### STUDY QUESTIONS
**1)** In the film summary, what does Tom launch after Alex fires him?
**2)** Please return, word for word, the part of the film summary that opens with the words containing "They head to" and closes with "they finally marry.".
**3)** Check each statement against the film summary, answering yes or no and quoting the words that decide it: (a) Tom works as a sous-chef under Alex in San Francisco. (b) Scenes were filmed in Ann Arbor in June 2012. (c) Violet breaks up with Winton after learning she was hired because she is dating him.

:: DOCUMENT SECTION

Violet starts a relationship with Winton but often reminisces about Tom. He wishes her a happy birthday via email, including a video of Ming's ridiculous experiment on his friend Tarquin. Violet calls Tom, who has returned to San Francisco, working as a sous-chef under Alex and dating the hostess, Audrey. Their friendly-but-awkward conversation takes a turn as they argue over Violet's stale donuts experiment as a metaphor for their relationship, and both end the call upset.

Realizing Tom's unhappiness, Alex fires him out of love, telling him that he is the better chef and should open his own establishment. So, Tom launches a popular taco truck.

Violet receives an assistant professorship but learns she was hired because she is dating Winton, and breaks up with him. After lunch with his parents, Tom decides to win Violet back and breaks up with Audrey. He surprises Violet at her grandmother's funeral in England, and they agree to spend the remainder of the summer together in San Francisco, rekindling their relationship while sharing an apartment and working in the taco truck.

Driving Violet to the airport, Tom offers to take his truck to Michigan and continue their relationship. Violet proposes to Tom at the side of the road, just as he did five years before, and Tom produces the ring he originally gave her, explaining that he was planning to re-propose at the airport.

They head to Alamo Square, where Violet has organized their family and friends for an impromptu wedding. Tom chooses between Violet's various options for the officiant, clothing, and music, and they finally marry.

Tom and Violet share their first kiss as a married couple, and the film flashes back to their first kiss when they first met at a New Year's Eve party. Alex and Suzie sing "Cucurrucucú paloma" on a carriage ride with the newlyweds.

==Cast==

In addition, Randall Park portrays Ming, while Dakota Johnson appears as Audrey.

==Production==
Parts of the movie take place in Ann Arbor, Michigan, and scenes were filmed there and in nearby Ypsilanti in June 2011.

::::
:: DATASET EXCERPTS

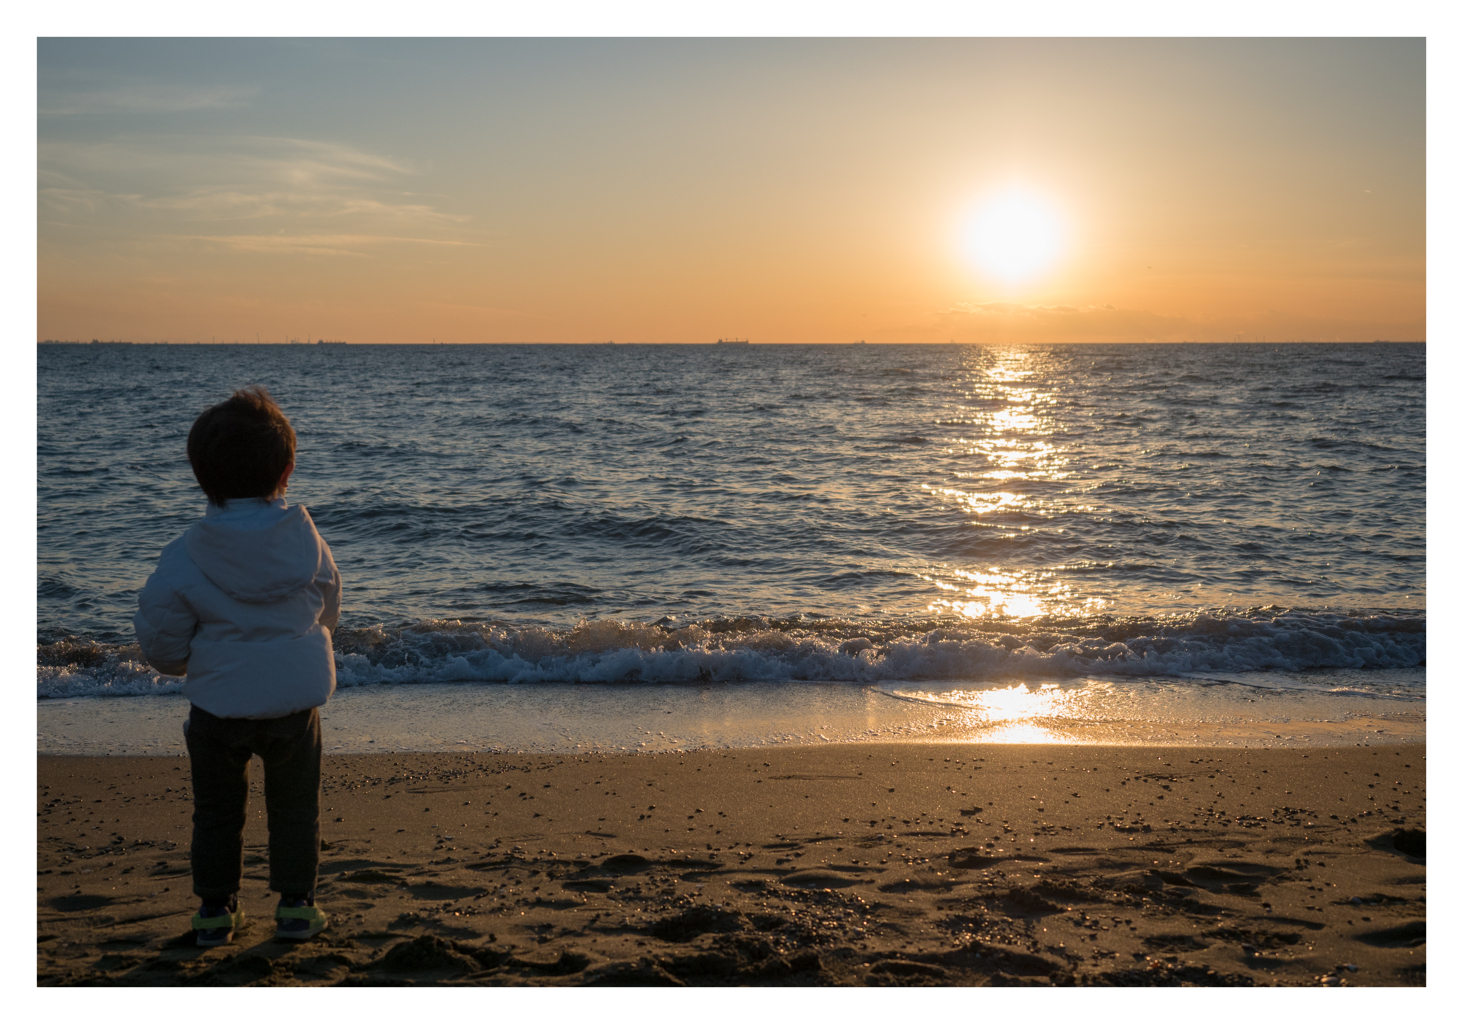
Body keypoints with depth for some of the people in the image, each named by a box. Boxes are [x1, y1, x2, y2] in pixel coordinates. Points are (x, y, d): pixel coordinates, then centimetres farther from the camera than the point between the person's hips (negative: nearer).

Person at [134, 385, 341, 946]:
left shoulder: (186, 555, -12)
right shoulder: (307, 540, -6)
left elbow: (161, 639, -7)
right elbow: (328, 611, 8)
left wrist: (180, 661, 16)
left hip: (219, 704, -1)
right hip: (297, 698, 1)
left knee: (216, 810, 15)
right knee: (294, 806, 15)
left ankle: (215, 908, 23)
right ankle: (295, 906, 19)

::::

### YOUR WRITTEN ANSWERS
**1)** A popular taco truck.

**2)**
They head to Alamo Square, where Violet has organized their family and friends for an impromptu wedding. Tom chooses between Violet's various options for the officiant, clothing, and music, and they finally marry.

**3)**
(a) Yes: "working as a sous-chef under Alex and dating the hostess, Audrey"
(b) No: "scenes were filmed there and in nearby Ypsilanti in June 2011"
(c) Yes: "learns she was hired because she is dating Winton, and breaks up with him"